- **PASSAGE SHOWN**
↓

To disrupt the interaction between the L-protein and DnaJ, I designed mutations in the soluble region that either change charge, disrupt hydrophobic contacts, or introduce steric changes that could weaken the binding interface. I avoided positions that appear highly conserved in the sequence alignments and focused on residues that are likely surface exposed.

  1. Mutation Set 1: E45K, L48D, Y52A This mutation flips the charge of E45 and introduces a charged residue at L48, which could disrupt electrostatic and hydrophobic interactions at the binding interface.

  2. Mutation Set 2: A60D, V63K, L67D These substitutions introduce charged residues into a region that is likely hydrophobic, which may destabilize the interaction surface with DnaJ.

  3. Mutation Set 3: F72A, Y75A, L78D Replacing aromatic and hydrophobic residues with alanine or charged residues reduces hydrophobic packing and weakens potential binding contacts.

  4. Mutation Set 4: K85E, R88E, L91A This mutation reverses positive charges that may interact with DnaJ and replaces a hydrophobic residue with alanine to reduce interface stability.

  5. Mutation Set 5: V96D, A99K, L102D Introducing charged residues in this region may disrupt local structure or electrostatic interactions that stabilize the L-protein–DnaJ complex.

To evaluate these mutants, I would co-fold each mutant L-protein with DnaJ using AF2-Multimer and compare predicted interface contacts, confidence scores, and binding geometry. Mutants that show reduced interface contacts or lower interaction confidence would be considered more effective at disrupting the interaction.

L-Protein Engineering | Option 3: Random Mutagenesis

Python Function for Random Mutations

import random

# Wild-type L-protein sequence
wt_sequence = "METRFPQQSQQTPASTNRRRPFKHEDYPCRRQQRSSTLYVLIFLAIFLSKFTNQLLLSLLEAVIRTVTTLQQLLT"

# Amino acid alphabet
amino_acids = list("ACDEFGHIKLMNPQRSTVWY")

def generate_random_mutant(sequence, num_mutations=2):
    seq_list = list(sequence)

↑

- **EXERCISE AIM**
Rewrite the mutation-design text, starting at "To disrupt the" and ending at "likely surface exposed.", and change "surface exposed" to "solvent exposed". These rows have no connection to the mutation-design text.

- **ENTRIES SHOWN**
↓

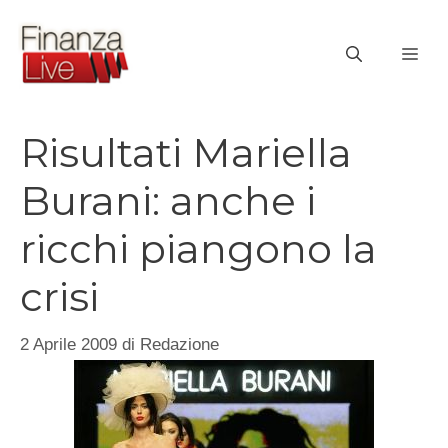
Vai
al
ME
contenuto
Risultati Mariella
Burani: anche i
ricchi piangono la
crisi
2 Aprile 2009
di
Redazione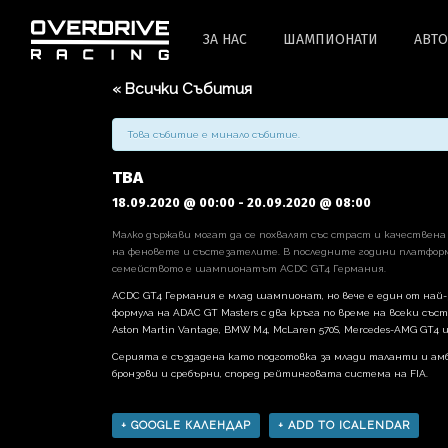
ЗА НАС
ШАМПИОНАТИ
АВТ
« Всички Събития
Това събитие е минало събитие.
TBA
18.09.2020 @ 00:00
-
20.09.2020 @ 08:00
Малко държави могат да се похвалят със страст и качествен
на феновете и състезателите. В последните години платформ
семейството е шампионатът ACDC GT4 Германия.
ACDC GT4 Германия е млад шампионат, но вече е един от най
формула на ADAC GT Masters с два кръга по време на всеки съ
Aston Martin Vantage, BMW M4, McLaren 570S, Mercedes-AMG GT4 и
Серията е създадена като подготовка за млади таланти и амб
бронзови и сребърни, според рейтинговата система на FIA.
+ GOOGLE КАЛЕНДАР
+ ADD TO ICALENDAR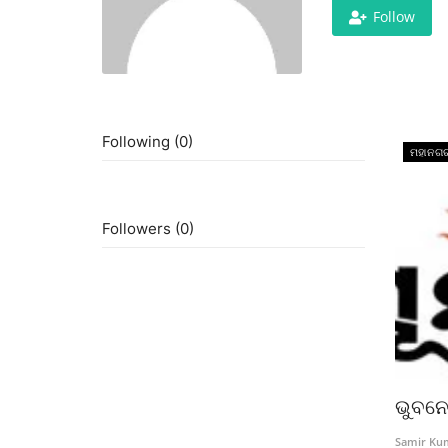
Follow
Following (0)
ମହାନଗ
Followers (0)
ଭୁବନେ
Samir Ku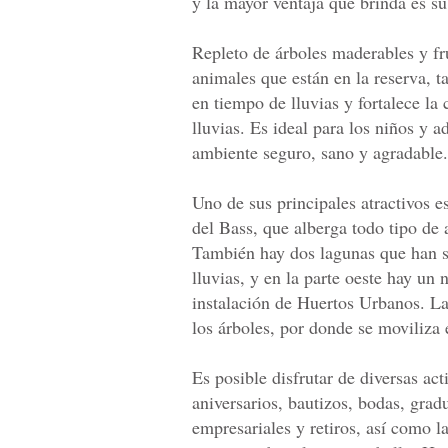
y la mayor ventaja que brinda es su
Repleto de árboles maderables y fru
animales que están en la reserva, 
en tiempo de lluvias y fortalece l
lluvias. Es ideal para los niños y a
ambiente seguro, sano y agradable.
Uno de sus principales atractivos 
del Bass, que alberga todo tipo de a
También hay dos lagunas que han si
lluvias, y en la parte oeste hay un
instalación de Huertos Urbanos. L
los árboles, por donde se moviliza 
Es posible disfrutar de diversas a
aniversarios, bautizos, bodas, gradu
empresariales y retiros, así como la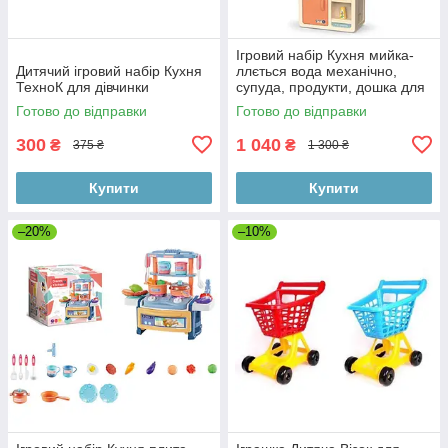
Ігровий набір Кухня мийка-
Дитячий ігровий набір Кухня
ллється вода механічно,
ТехноК для дівчинки
супуда, продукти, дошка для
Готово до відправки
Готово до відправки
300
1 040
₴
₴
375 ₴
1 300 ₴
Купити
Купити
–20%
–10%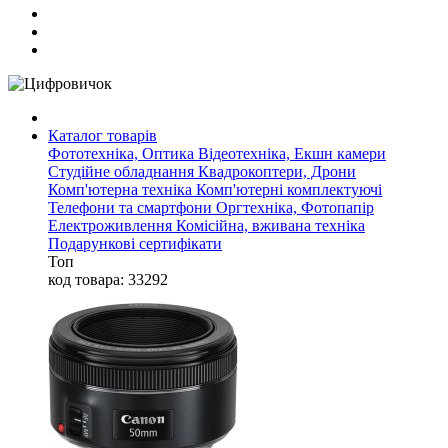
Каталог товарів
Фототехніка, Оптика
Відеотехніка, Екшн камери
Студійне обладнання
Квадрокоптери, Дрони
Комп'ютерна техніка
Комп'ютерні комплектуючі
Телефони та смартфони
Оргтехніка, Фотопапір
Електроживлення
Комісійна, вживана техніка
Подарункові сертифікати
Топ
код товара: 33292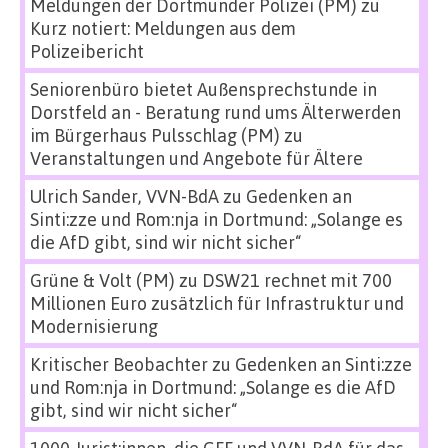
Meldungen der Dortmunder Polizei (PM)
zu
Kurz notiert: Meldungen aus dem
Polizeibericht
Seniorenbüro bietet Außensprechstunde in
Dorstfeld an - Beratung rund ums Älterwerden
im Bürgerhaus Pulsschlag (PM)
zu
Veranstaltungen und Angebote für Ältere
Ulrich Sander, VVN-BdA
zu
Gedenken an
Sinti:zze und Rom:nja in Dortmund: „Solange es
die AfD gibt, sind wir nicht sicher“
Grüne & Volt (PM)
zu
DSW21 rechnet mit 700
Millionen Euro zusätzlich für Infrastruktur und
Modernisierung
Kritischer Beobachter
zu
Gedenken an Sinti:zze
und Rom:nja in Dortmund: „Solange es die AfD
gibt, sind wir nicht sicher“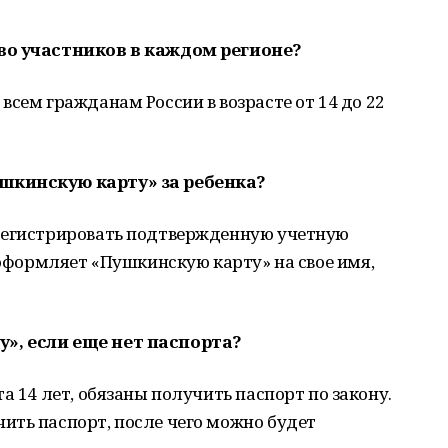
во участников в каждом регионе?
всем гражданам России в возрасте от 14 до 22
шкинскую карту» за ребенка?
регистрировать подтвержденную учетную
 оформляет «Пушкинскую карту» на свое имя,
», если еще нет паспорта?
а 14 лет, обязаны получить паспорт по закону.
ить паспорт, после чего можно будет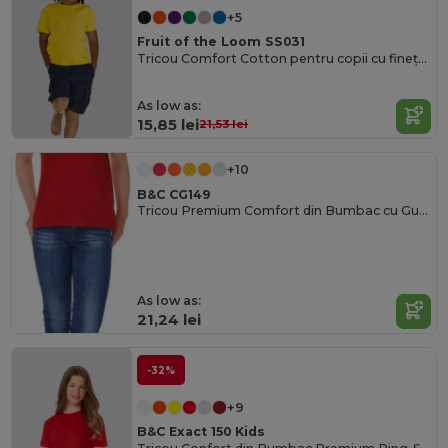
+5
Fruit of the Loom SS031
Tricou Comfort Cotton pentru copii cu finețe Belcoro®
As low as:
15,85 lei
21,53 lei
+10
B&C CG149
Tricou Premium Comfort din Bumbac cu Guler Rotund
As low as:
21,24 lei
-32%
+9
B&C Exact 150 Kids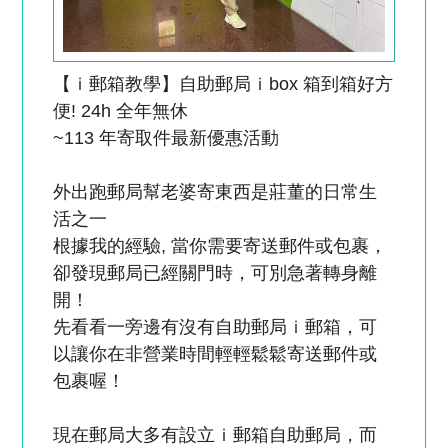
【ｉ郵箱教學】自助郵局ｉbox 箱到箱好方
便! 24h 全年無休
~113 年寄取件最新優惠活動
外出跑郵局幫老婆寄東西是莊董的日常生
活之一
根據我的經驗, 當你需要寄送郵件或包裹，
卻發現郵局已經關門時，可別急著轉身離
開！
先看看一旁邊有沒有自助郵局ｉ郵箱，可
以讓你在非營業時間輕輕鬆鬆寄送郵件或
包裹喔！
現在郵局大多有設立ｉ郵箱自助郵局，而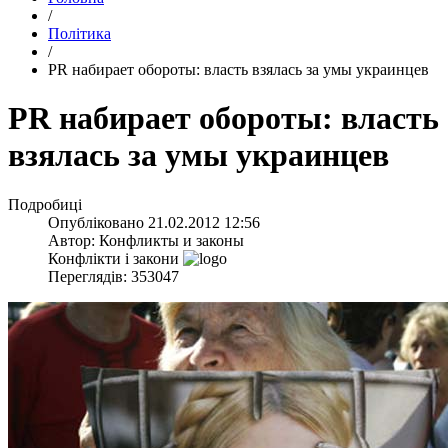
/
Політика
/
PR набирает обороты: власть взялась за умы украинцев
PR набирает обороты: власть
взялась за умы украинцев
Подробиці
Опубліковано
21.02.2012 12:56
Автор:
Конфликты и законы
Конфлікти і закони
Переглядів: 353047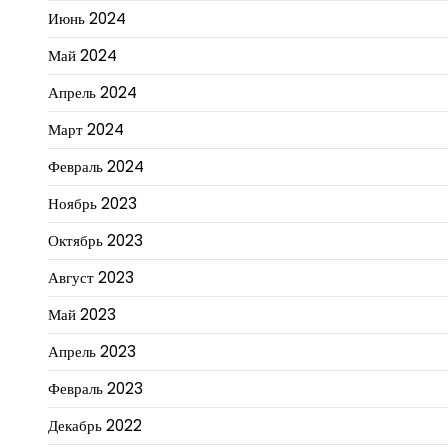
Июнь 2024
Май 2024
Апрель 2024
Март 2024
Февраль 2024
Ноябрь 2023
Октябрь 2023
Август 2023
Май 2023
Апрель 2023
Февраль 2023
Декабрь 2022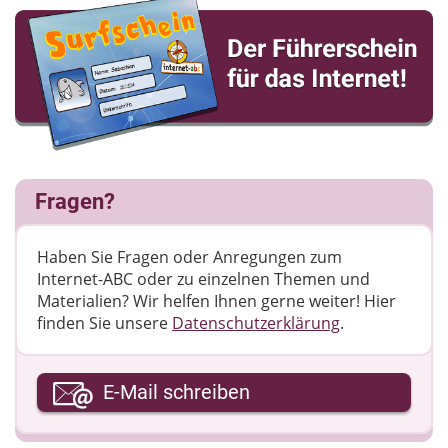
Fragen?
Haben Sie Fragen oder Anregungen zum
Internet-ABC oder zu einzelnen Themen und
Materialien? Wir helfen Ihnen gerne weiter! ​Hier
finden Sie unsere
Datenschutzerklärung
.
Ihre E-Mail-Adresse
E-Mail schreiben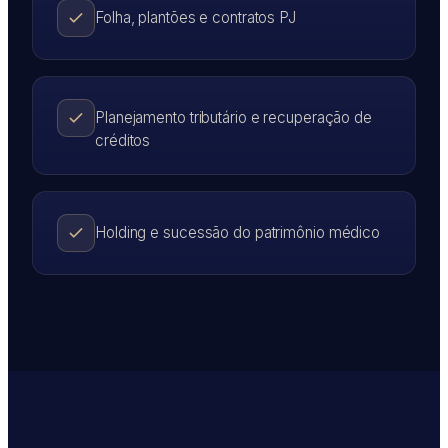
Folha, plantões e contratos PJ
Planejamento tributário e recuperação de
créditos
Holding e sucessão do patrimônio médico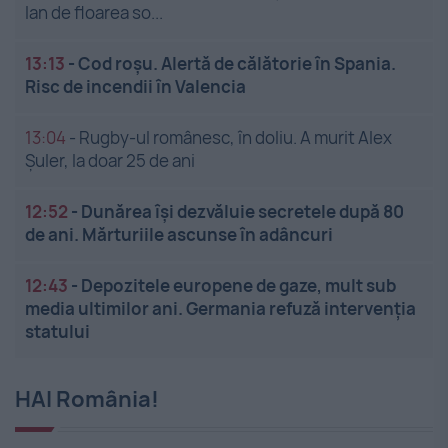
lan de floarea so...
13:13
-
Cod roșu. Alertă de călătorie în Spania.
Risc de incendii în Valencia
13:04
-
Rugby-ul românesc, în doliu. A murit Alex
Șuler, la doar 25 de ani
12:52
-
Dunărea își dezvăluie secretele după 80
de ani. Mărturiile ascunse în adâncuri
12:43
-
Depozitele europene de gaze, mult sub
media ultimilor ani. Germania refuză intervenția
statului
HAI România!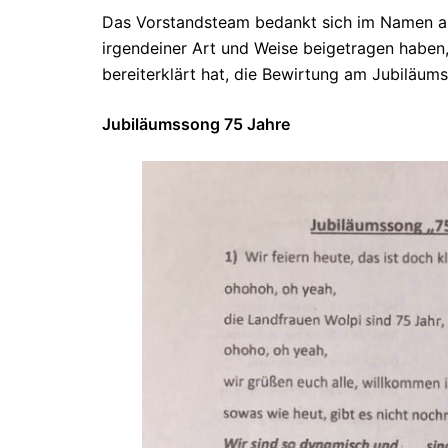
Das Vorstandsteam bedankt sich im Namen alle
irgendeiner Art und Weise beigetragen haben,
bereiterklärt hat, die Bewirtung am Jubiläu
Jubiläumssong 75 Jahre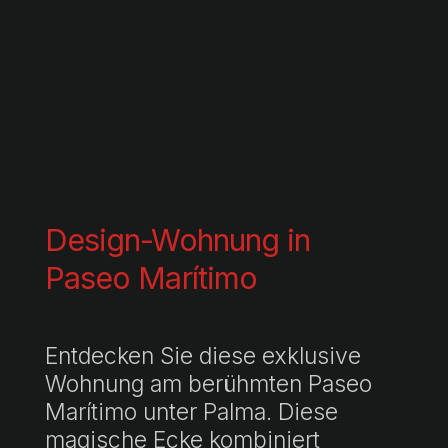
Design-Wohnung in
Paseo Marítimo
Entdecken Sie diese exklusive
Wohnung am berühmten Paseo
Marítimo unter Palma. Diese
magische Ecke kombiniert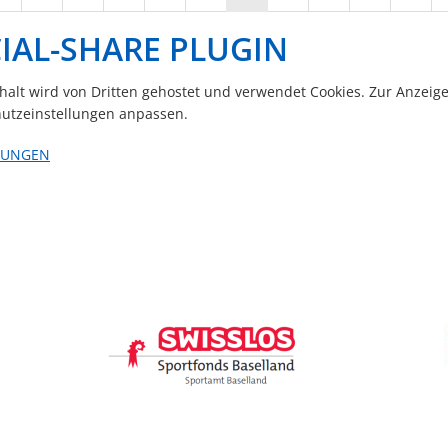
IAL-SHARE PLUGIN
nhalt wird von Dritten gehostet und verwendet Cookies. Zur Anzeig
utzeinstellungen anpassen.
LUNGEN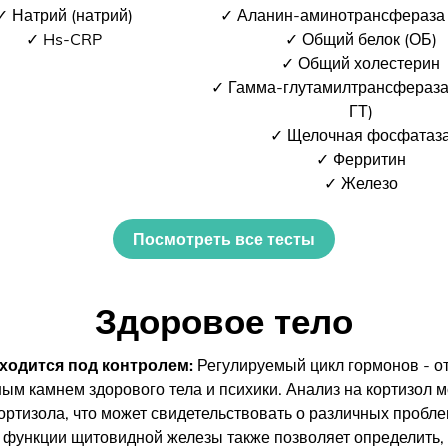
✓ Натрий (натрий)
✓ Аланин-аминотрансфераза
✓ Hs-CRP
✓ Общий белок (ОБ)
✓ Общий холестерин
✓ Гамма-глутамилтрансфераза
ГТ)
✓ Щелочная фосфатаз
✓ Ферритин
✓ Железо
Посмотреть все тесты
Здоровое тело
ходится под контролем:
Регулируемый цикл гормонов - о
ным камнем здорового тела и психики. Анализ на кортизол м
ртизола, что может свидетельствовать о различных пробле
 функции щитовидной железы также позволяет определить, 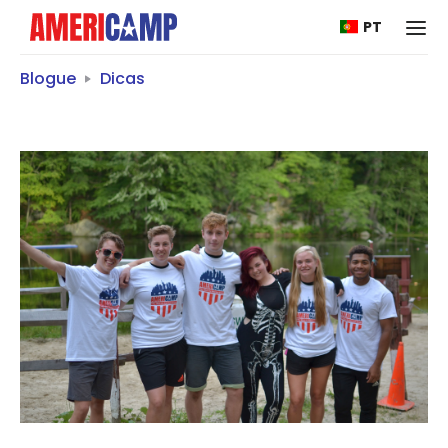
PT
Blogue
Dicas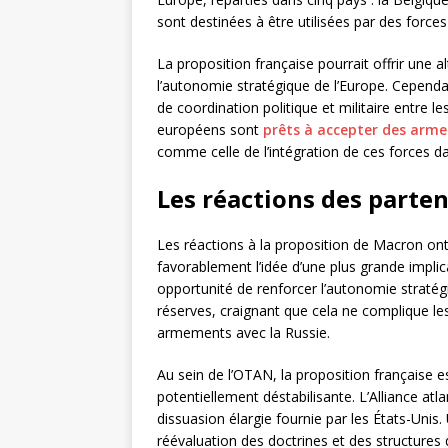
sont destinées à être utilisées par des forces
La proposition française pourrait offrir une
l’autonomie stratégique de l’Europe. Cepend
de coordination politique et militaire entre l
européens sont
prêts à accepter des arme
comme celle de l’intégration de ces forces
Les réactions des parte
Les réactions à la proposition de Macron ont 
favorablement l’idée d’une plus grande implic
opportunité de renforcer l’autonomie stratég
réserves, craignant que cela ne complique les
armements avec la Russie.
Au sein de l’OTAN, la proposition française 
potentiellement déstabilisante. L’Alliance atl
dissuasion élargie fournie par les États-Unis
réévaluation des doctrines et des structure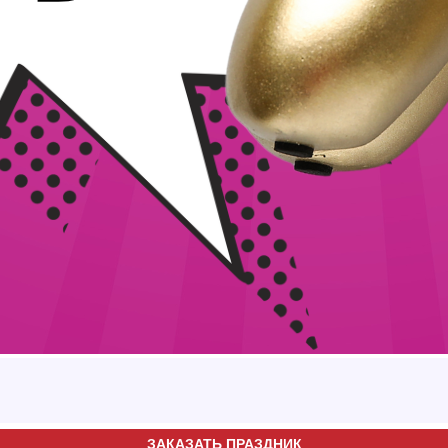
ЗАКАЗАТЬ ПРАЗДНИК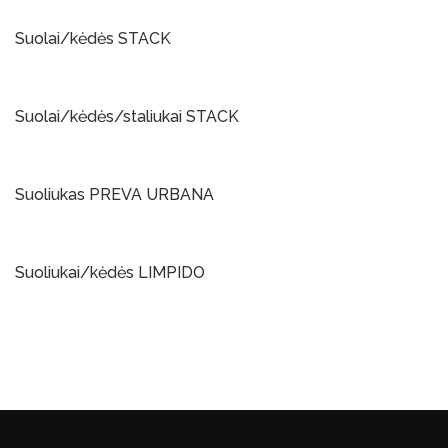
Į Krepšelį
Suolai/kėdės STACK
Į Krepšelį
Suolai/kėdės/staliukai STACK
Į Krepšelį
Suoliukas PREVA URBANA
Į Krepšelį
Suoliukai/kėdės LIMPIDO
Į Krepšelį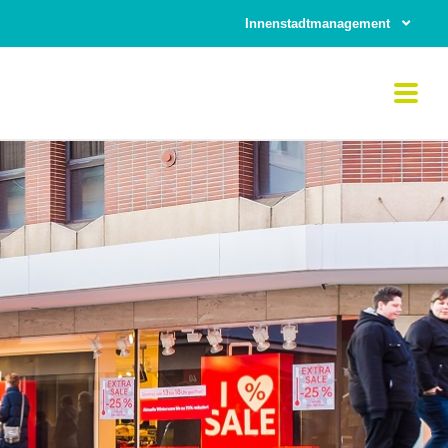
Innenstadtmanagement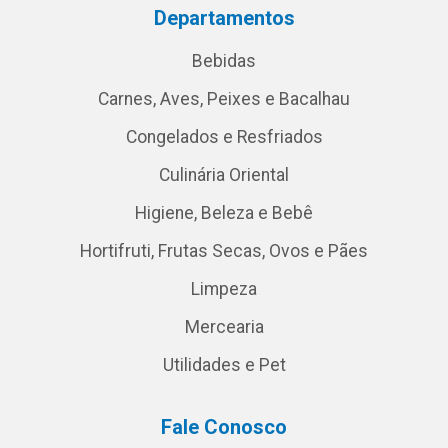
Departamentos
Bebidas
Carnes, Aves, Peixes e Bacalhau
Congelados e Resfriados
Culinária Oriental
Higiene, Beleza e Bebê
Hortifruti, Frutas Secas, Ovos e Pães
Limpeza
Mercearia
Utilidades e Pet
Fale Conosco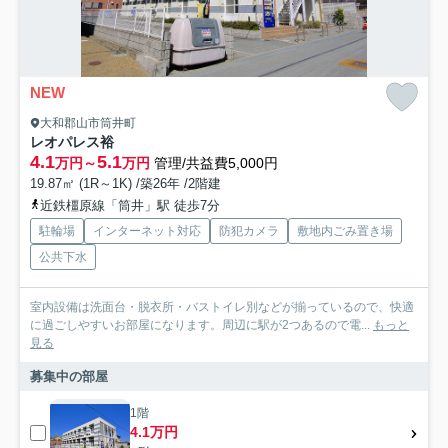
NEW
大和郡山市筒井町
レオパレス裕
4.1
5.1
万円～
万円
管理/共益費5,000円
19.87㎡ (1R～1K) /築26年 /2階建
近鉄橿原線「筒井」駅 徒歩7分
駐輪場
インターネット対応
防犯カメラ
敷地内ごみ置き場
公共下水
室内設備は洗面台・脱衣所・バストイレ別などが揃っているので、快適
に過ごしやすいお部屋になります。周辺に駅が2つあるので電...
もっと
見る
募集中の部屋
1階
4.1万円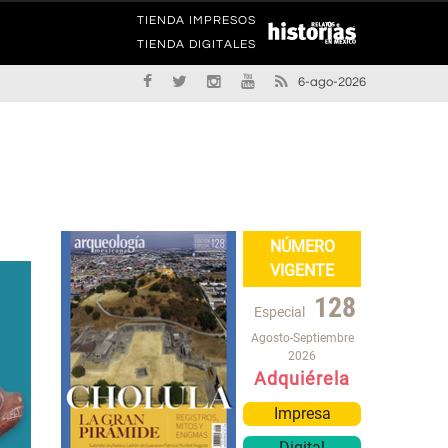
TIENDA IMPRESOS
TIENDA DIGITALES
6-ago-2026
NÚMERO
VIGENTE
128
Especial
Agosto-Septiembre
2026
Adquiérela
Impresa
Digital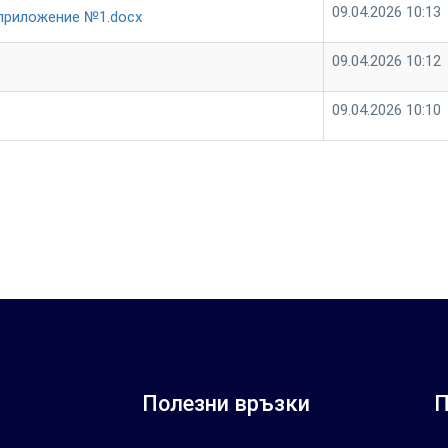
09.04.2026 10:13
 приложение №1.docx
09.04.2026 10:12
09.04.2026 10:10
Полезни връзки
П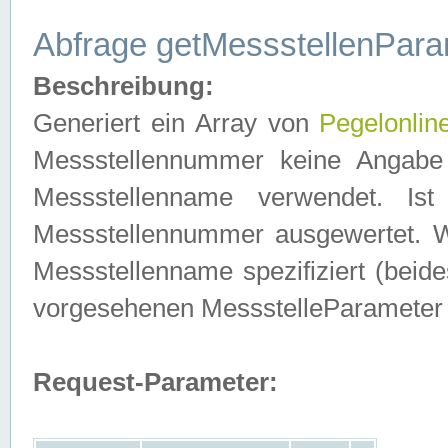
Abfrage getMessstellenPara
Beschreibung:
Generiert ein Array von
Pegelonlin
Messstellennummer keine Angabe 
Messstellenname verwendet. Is
Messstellennummer ausgewertet. 
Messstellenname spezifiziert (beides
vorgesehenen MessstelleParameter
Request-Parameter: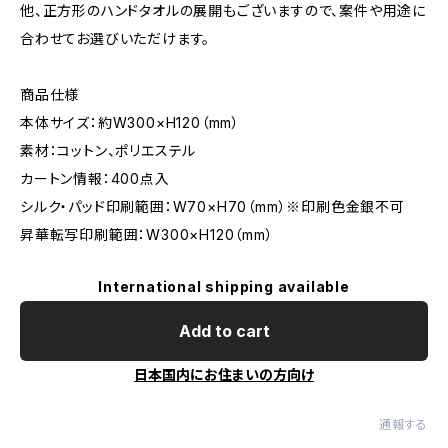
他、正方形のハンドタオルの展開もございますので、案件や用途に
合わせてお選びいただけます。
商品仕様
本体サイズ：約W300×H120（mm）
素材：コットン、ポリエステル
カートン情報：400点入
シルク・パッド印刷範囲：W70×H70（mm）※印刷色金銀不可
昇華転写印刷範囲：W300×H120（mm）
International shipping available
Add to cart
日本国内にお住まいの方向け
通報する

↑

- **SOLUTION TO THE PROBLEM**
To disrupt the interaction between the L-protein and DnaJ, I designed mutations in the soluble region that either change charge, disrupt hydrophobic contacts, or introduce steric changes that could weaken the binding interface. I avoided positions that appear highly conserved in the sequence alignments and focused on residues that are likely solvent exposed.